Exercise goal: Find every line in the rows below that contains the word "Indicated", and copy each of those lines.

Record list:
-- -- --
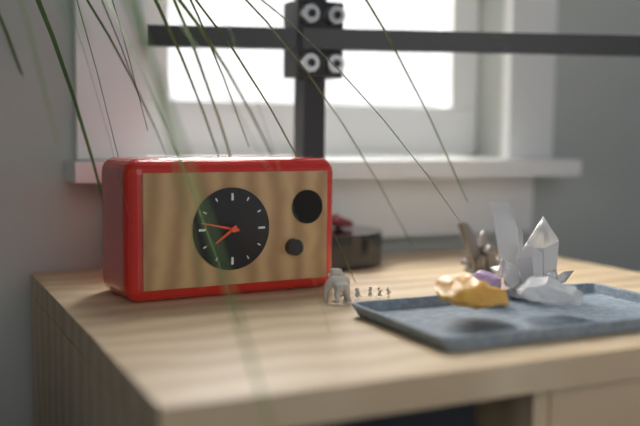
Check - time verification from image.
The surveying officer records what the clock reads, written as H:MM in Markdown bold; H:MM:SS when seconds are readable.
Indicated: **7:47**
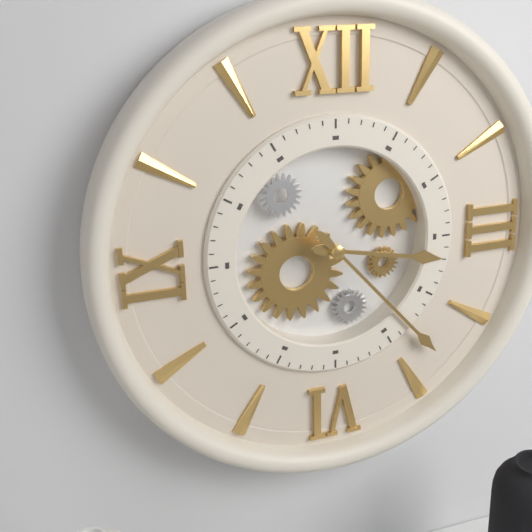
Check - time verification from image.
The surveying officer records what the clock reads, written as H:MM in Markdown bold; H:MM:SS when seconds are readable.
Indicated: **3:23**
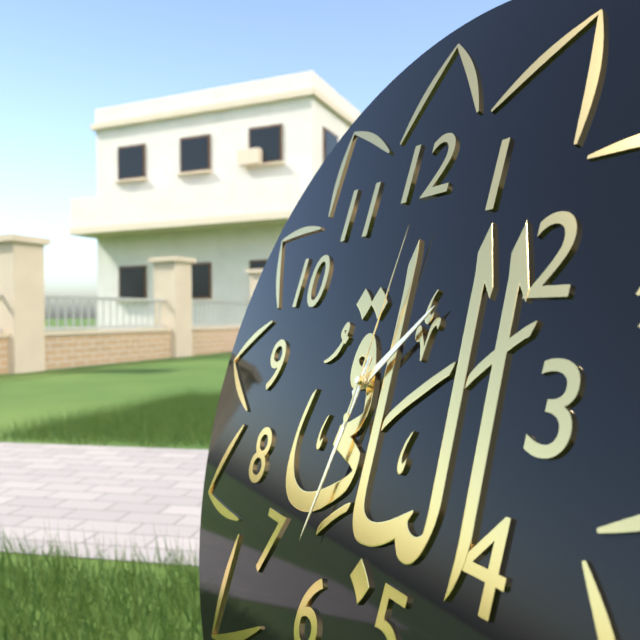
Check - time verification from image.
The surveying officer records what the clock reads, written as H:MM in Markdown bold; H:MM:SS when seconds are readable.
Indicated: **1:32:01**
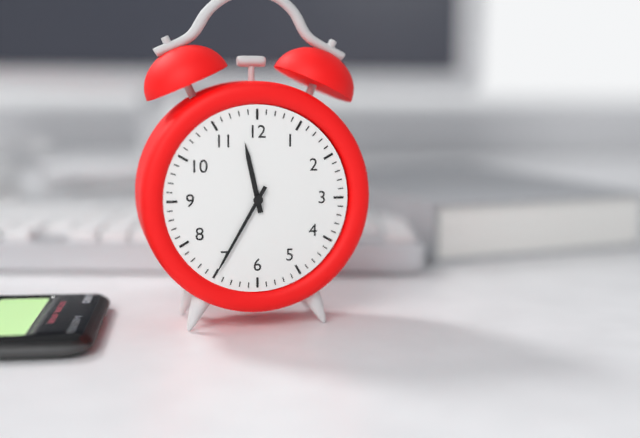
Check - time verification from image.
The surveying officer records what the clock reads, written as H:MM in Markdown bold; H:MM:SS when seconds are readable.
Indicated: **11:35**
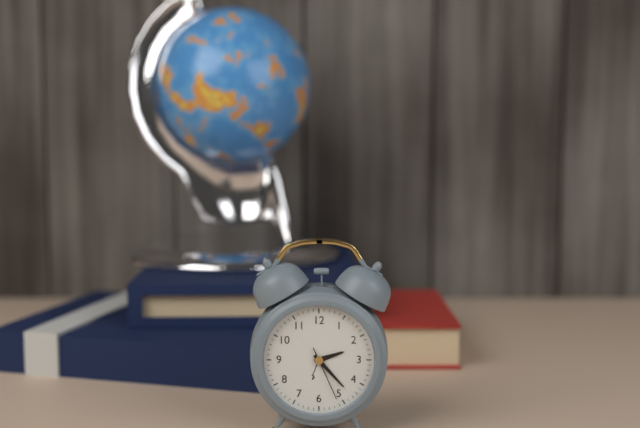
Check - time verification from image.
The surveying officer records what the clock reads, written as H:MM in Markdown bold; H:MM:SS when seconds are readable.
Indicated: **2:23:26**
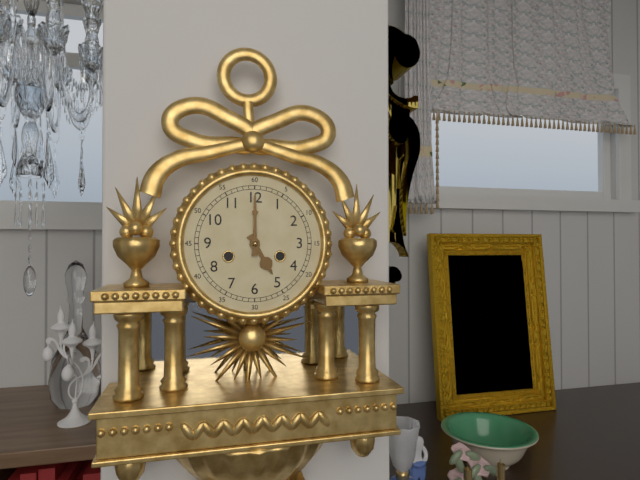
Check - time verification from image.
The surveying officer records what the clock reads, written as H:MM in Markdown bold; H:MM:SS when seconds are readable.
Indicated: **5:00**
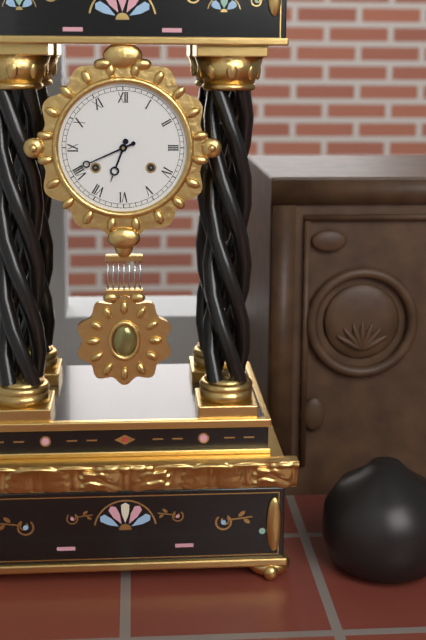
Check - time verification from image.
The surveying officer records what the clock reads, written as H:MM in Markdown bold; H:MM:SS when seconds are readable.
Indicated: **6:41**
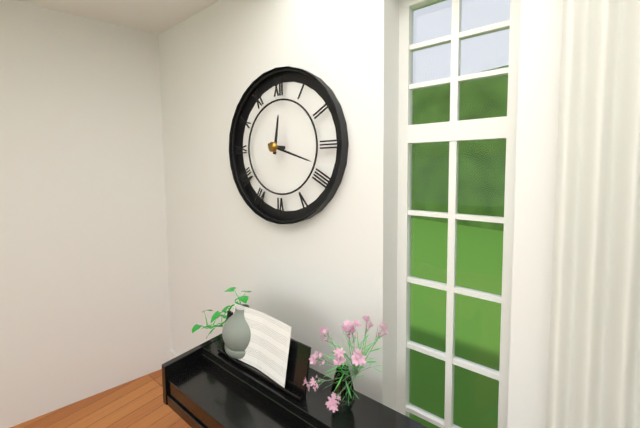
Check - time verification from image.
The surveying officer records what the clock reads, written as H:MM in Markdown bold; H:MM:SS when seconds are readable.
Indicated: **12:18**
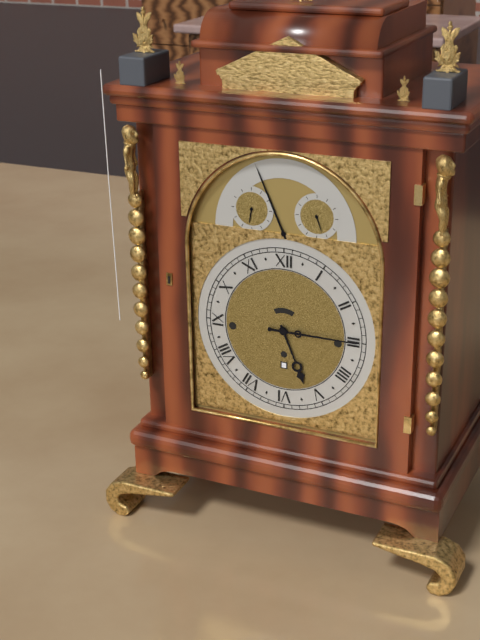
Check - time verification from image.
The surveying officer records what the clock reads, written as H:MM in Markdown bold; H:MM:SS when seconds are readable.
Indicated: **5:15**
-- -- --
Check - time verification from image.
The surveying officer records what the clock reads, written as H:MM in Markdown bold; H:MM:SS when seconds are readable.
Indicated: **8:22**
-- -- --
Complete response:
Indicated: **7:47**
Indicated: **3:23**
Indicated: **1:32:01**
Indicated: **11:35**
Indicated: **2:23:26**
Indicated: **5:00**
Indicated: **6:41**
Indicated: **12:18**
Indicated: **5:15**
Indicated: **8:22**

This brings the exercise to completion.